WORK ITEM: Can you put the records below, from the line with "12.01.2025, NDR INFO" up to and including the line with "Daemo DBM-40", into a Markdown table with the columns Row and Line, skipping blank lines? Leave the pictures out of the answer.
************
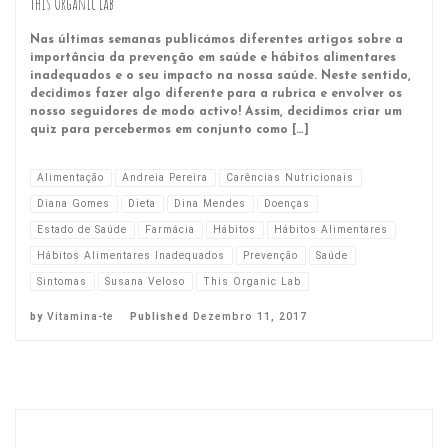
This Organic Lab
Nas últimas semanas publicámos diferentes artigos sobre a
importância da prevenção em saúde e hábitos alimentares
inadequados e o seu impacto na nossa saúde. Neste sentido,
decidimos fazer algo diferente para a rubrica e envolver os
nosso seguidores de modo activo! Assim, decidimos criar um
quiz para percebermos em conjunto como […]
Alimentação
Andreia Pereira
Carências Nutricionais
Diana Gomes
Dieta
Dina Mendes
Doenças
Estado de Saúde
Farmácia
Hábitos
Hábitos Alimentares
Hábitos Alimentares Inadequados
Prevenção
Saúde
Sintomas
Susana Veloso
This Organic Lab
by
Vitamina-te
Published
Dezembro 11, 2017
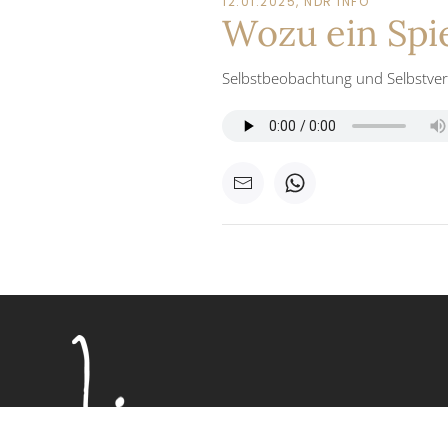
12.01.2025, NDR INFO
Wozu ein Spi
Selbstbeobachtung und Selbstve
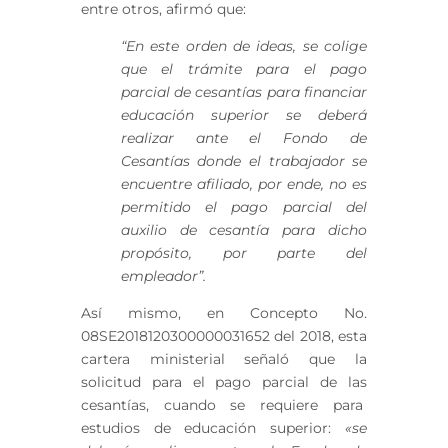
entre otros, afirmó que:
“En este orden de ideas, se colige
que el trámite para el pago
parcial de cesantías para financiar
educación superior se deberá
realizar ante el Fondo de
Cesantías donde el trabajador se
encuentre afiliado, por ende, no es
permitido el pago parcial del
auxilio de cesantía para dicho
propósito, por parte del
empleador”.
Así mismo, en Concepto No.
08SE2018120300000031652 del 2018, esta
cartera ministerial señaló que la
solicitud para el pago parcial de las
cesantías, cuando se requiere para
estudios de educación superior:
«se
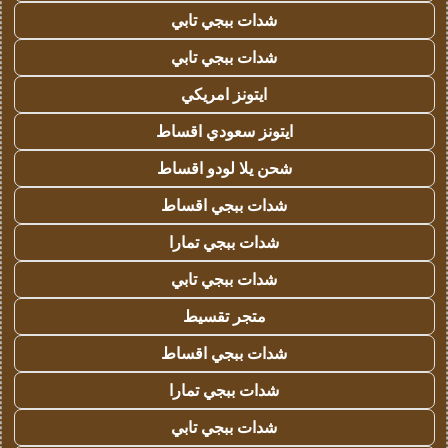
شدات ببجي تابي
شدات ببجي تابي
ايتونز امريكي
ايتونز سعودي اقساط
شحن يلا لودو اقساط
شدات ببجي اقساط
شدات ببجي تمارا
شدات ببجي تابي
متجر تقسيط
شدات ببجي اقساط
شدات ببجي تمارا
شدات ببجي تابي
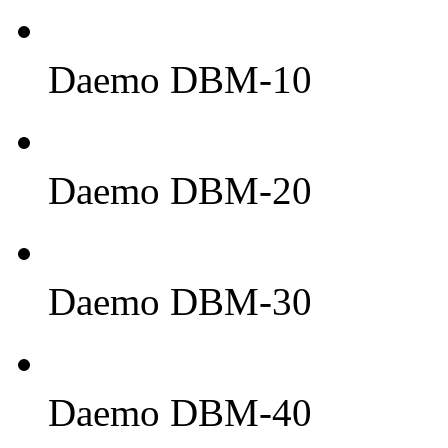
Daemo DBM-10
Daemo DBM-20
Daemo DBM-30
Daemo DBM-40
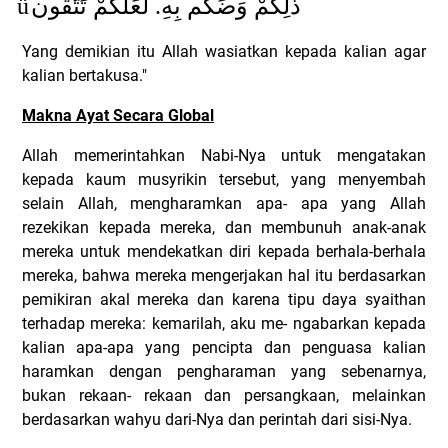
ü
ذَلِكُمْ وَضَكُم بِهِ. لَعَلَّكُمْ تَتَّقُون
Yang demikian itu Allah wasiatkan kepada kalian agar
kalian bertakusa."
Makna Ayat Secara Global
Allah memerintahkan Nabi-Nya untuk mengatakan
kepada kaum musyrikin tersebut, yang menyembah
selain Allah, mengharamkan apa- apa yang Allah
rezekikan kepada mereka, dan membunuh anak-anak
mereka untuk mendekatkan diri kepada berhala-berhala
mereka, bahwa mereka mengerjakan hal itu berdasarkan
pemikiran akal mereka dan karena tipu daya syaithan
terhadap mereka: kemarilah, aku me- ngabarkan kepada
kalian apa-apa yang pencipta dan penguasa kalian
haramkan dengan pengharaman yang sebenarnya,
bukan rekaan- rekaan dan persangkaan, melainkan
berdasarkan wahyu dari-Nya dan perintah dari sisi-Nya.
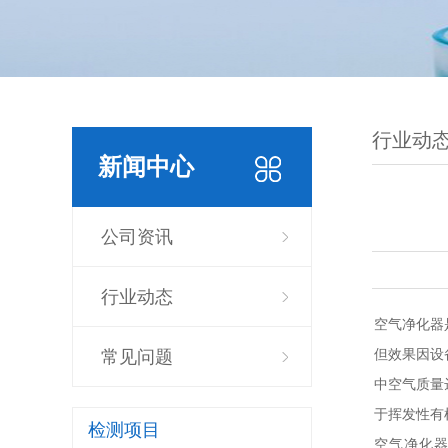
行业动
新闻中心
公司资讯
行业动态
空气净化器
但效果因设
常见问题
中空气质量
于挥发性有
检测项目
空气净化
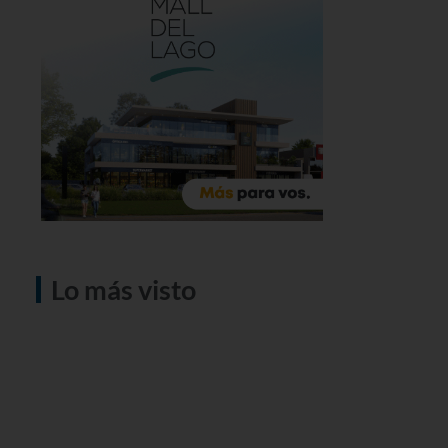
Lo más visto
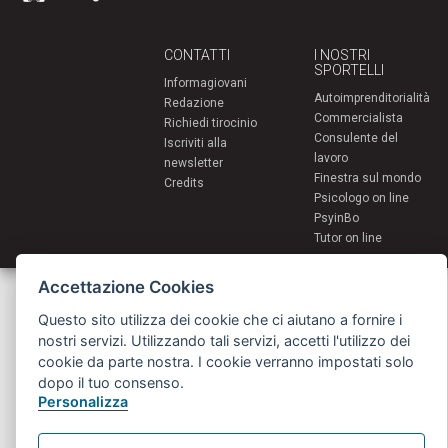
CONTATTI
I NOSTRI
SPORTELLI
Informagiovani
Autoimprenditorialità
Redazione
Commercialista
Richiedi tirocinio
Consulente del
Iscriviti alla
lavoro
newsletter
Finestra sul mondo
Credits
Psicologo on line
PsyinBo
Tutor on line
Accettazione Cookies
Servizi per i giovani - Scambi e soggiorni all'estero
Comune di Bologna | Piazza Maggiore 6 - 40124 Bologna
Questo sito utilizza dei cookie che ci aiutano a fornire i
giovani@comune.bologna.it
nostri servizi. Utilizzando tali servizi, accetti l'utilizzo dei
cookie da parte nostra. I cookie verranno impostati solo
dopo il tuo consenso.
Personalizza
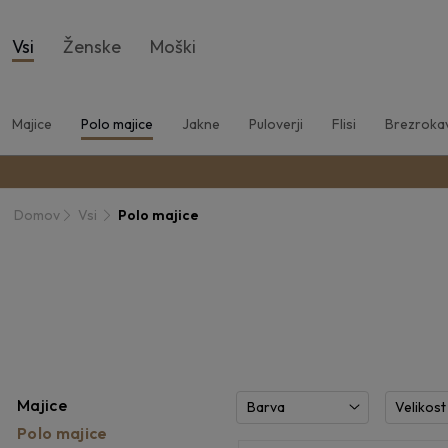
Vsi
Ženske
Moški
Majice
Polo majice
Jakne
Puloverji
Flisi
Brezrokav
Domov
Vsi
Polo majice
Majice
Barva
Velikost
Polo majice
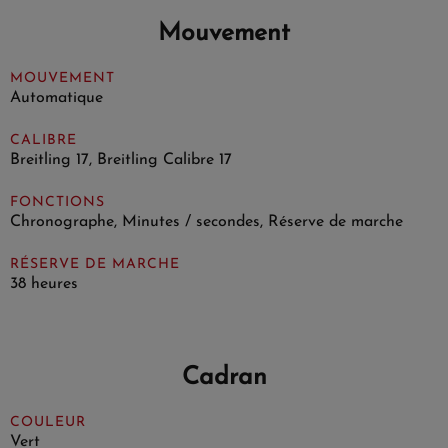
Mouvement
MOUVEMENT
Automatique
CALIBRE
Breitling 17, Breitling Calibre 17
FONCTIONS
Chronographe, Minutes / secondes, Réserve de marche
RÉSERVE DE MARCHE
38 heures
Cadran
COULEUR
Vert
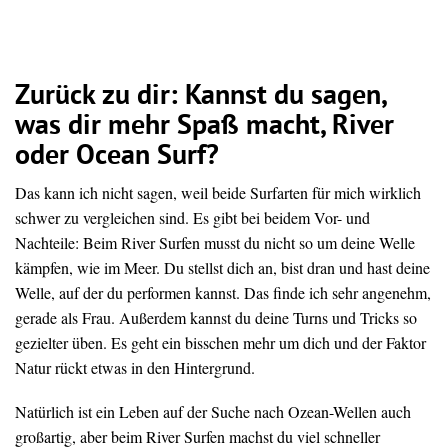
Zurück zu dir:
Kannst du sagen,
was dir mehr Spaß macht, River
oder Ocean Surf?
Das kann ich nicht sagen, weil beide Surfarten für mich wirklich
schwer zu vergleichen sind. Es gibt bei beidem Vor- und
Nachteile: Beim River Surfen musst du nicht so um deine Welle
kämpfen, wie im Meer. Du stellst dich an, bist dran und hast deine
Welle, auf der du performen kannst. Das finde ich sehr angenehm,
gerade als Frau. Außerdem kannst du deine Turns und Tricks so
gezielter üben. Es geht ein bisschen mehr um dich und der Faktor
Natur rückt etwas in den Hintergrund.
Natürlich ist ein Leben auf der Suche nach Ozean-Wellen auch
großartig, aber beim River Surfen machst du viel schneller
************
TASK RESPONSE:
| Row | Line |
|---|---|
| 1 | 12.01.2025, NDR INFO |
| 2 | Wozu ein Spi |
| 3 | Selbstbeobachtung und Selbstve |
| 4 | entre otros, afirmó que: |
| 5 | “En este orden de ideas, se colige |
| 6 | que el trámite para el pago |
| 7 | parcial de cesantías para financiar |
| 8 | educación superior se deberá |
| 9 | realizar ante el Fondo de |
| 10 | Cesantías donde el trabajador se |
| 11 | encuentre afiliado, por ende, no es |
| 12 | permitido el pago parcial del |
| 13 | auxilio de cesantía para dicho |
| 14 | propósito, por parte del |
| 15 | empleador”. |
| 16 | Así mismo, en Concepto No. |
| 17 | 08SE2018120300000031652 del 2018, esta |
| 18 | cartera ministerial señaló que la |
| 19 | solicitud para el pago parcial de las |
| 20 | cesantías, cuando se requiere para |
| 21 | estudios de educación superior: |
| 22 | «se |
| 23 | شدات ببجي تابي |
| 24 | شدات ببجي تابي |
| 25 | ايتونز امريكي |
| 26 | ايتونز سعودي اقساط |
| 27 | شحن يلا لودو اقساط |
| 28 | شدات ببجي اقساط |
| 29 | شدات ببجي تمارا |
| 30 | شدات ببجي تابي |
| 31 | متجر تقسيط |
| 32 | شدات ببجي اقساط |
| 33 | شدات ببجي تمارا |
| 34 | شدات ببجي تابي |
| 35 | Daemo DBM-10 |
| 36 | Daemo DBM-20 |
| 37 | Daemo DBM-30 |
| 38 | Daemo DBM-40 |